These 3D-printed objects can tell you if they’re being used properly | MIT News

Des objets imprimés en 3D capables de signaler leur utilisation correcte

Un nouveau système développé par des chercheurs du Massachusetts Institute of Technology (MIT) permet de créer des objets interactifs sans circuits électroniques fragiles. Ce système peut être utilisé pour concevoir des panneaux d’avertissement adaptables résistants aux intempéries ou des emballages dynamiques qui alertent les utilisateurs si des fixations se desserrent pendant le transport.

Yunyi Zhu, étudiante diplômée au sein du département d’ingénierie électrique et informatique du MIT, explique : « Avec notre système, un objet peut indiquer si vous l’utilisez correctement, sans avoir besoin de capteurs ou d’électronique complexe. L’affichage interactif est mécanique, permettant de créer un dispositif autonome et multistate que l’utilisateur peut contrôler de manière intuitive. »

L’équipe de recherche, qui inclut également des étudiants et des chercheurs d’autres institutions, présentera ses travaux lors du Symposium ACM sur les logiciels et technologies d’interface utilisateur.

Conception d’objets à surfaces mécaniquement commutables

Les produits interactifs traditionnels dépendent souvent d’écrans et d’électronique, ce qui les rend vulnérables à des conditions environnementales difficiles.
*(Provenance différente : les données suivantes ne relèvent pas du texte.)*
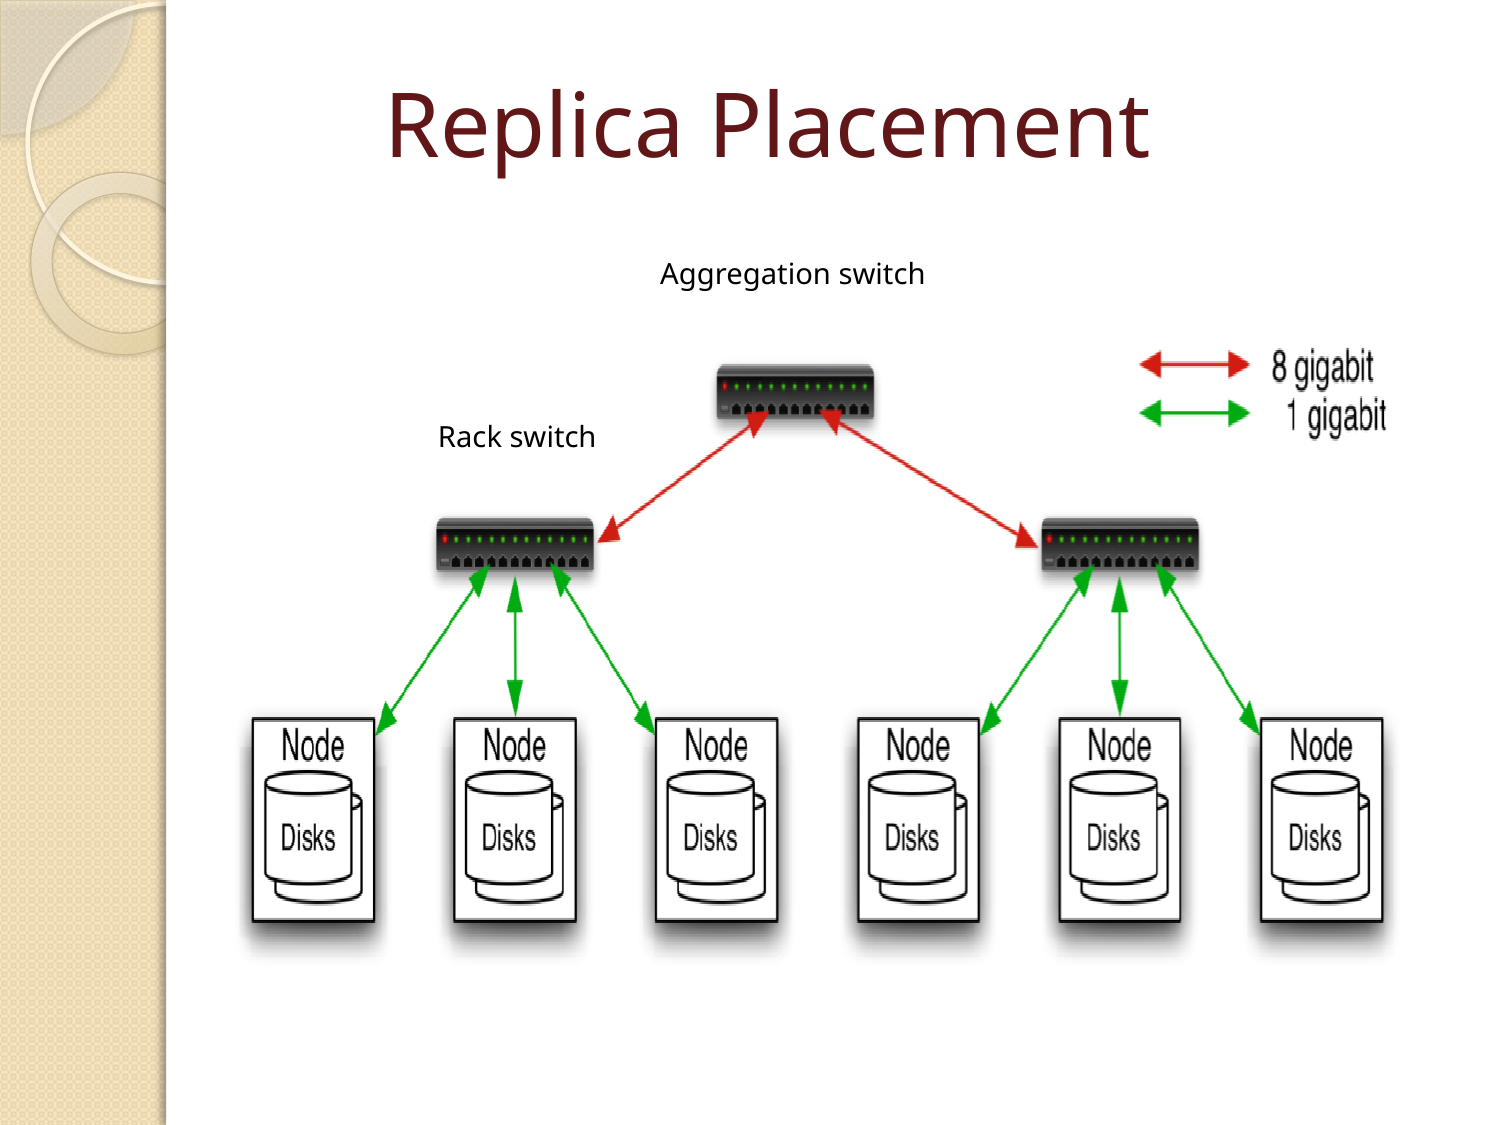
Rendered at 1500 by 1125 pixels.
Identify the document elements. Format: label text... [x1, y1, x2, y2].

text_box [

Les méthodes conventionnelles, quant à elles, utilisent des étiquettes statiques pour créer différents effets visuels, limitant ainsi l’interactivité.

Pour remédier à cela, les chercheurs du MIT ont développé un système qui convertit automatiquement un design utilisateur en un modèle prêt à être imprimé en 3D. Le système, nommé ShiftLens, combine deux couches optiques sur la surface d’un objet. La couche de lentilles, composée de lentilles lenticulaires, dirige la lumière selon l’angle de vue, tandis que la couche de motifs contient des images correspondant à plusieurs apparences de l’objet.

Outil de conception simplifié

Pour faciliter le processus de conception, les chercheurs ont mis au point un outil convivial qui génère automatiquement la structure ShiftLens à partir d’entrées minimales, comme des images des états visuels souhaités et la forme de l’objet. Cependant, cet outil présente des limitations, car ShiftLens nécessite un mouvement de décalage pour permettre l’interaction entre les deux couches.

Les chercheurs ont démontré l’application de ShiftLens en fabriquant divers objets interactifs, tels qu’une bouteille chimique qui change de couleur pour indiquer si le bouchon est bien serré, et un jeu de morpion dont les cases peuvent afficher différents symboles selon la direction d’un bouton.

Les techniques développées pourraient également être adaptées à des applications commerciales et industrielles, par exemple pour concevoir des tuyauteries capables d’indiquer des connexions endommagées.

Perspectives futures

Les chercheurs envisagent d’explorer d’autres applications et de développer un algorithme pour générer des structures ShiftLens avec moins d’entrées utilisateur, tout en élargissant les mécanismes d’action disponibles.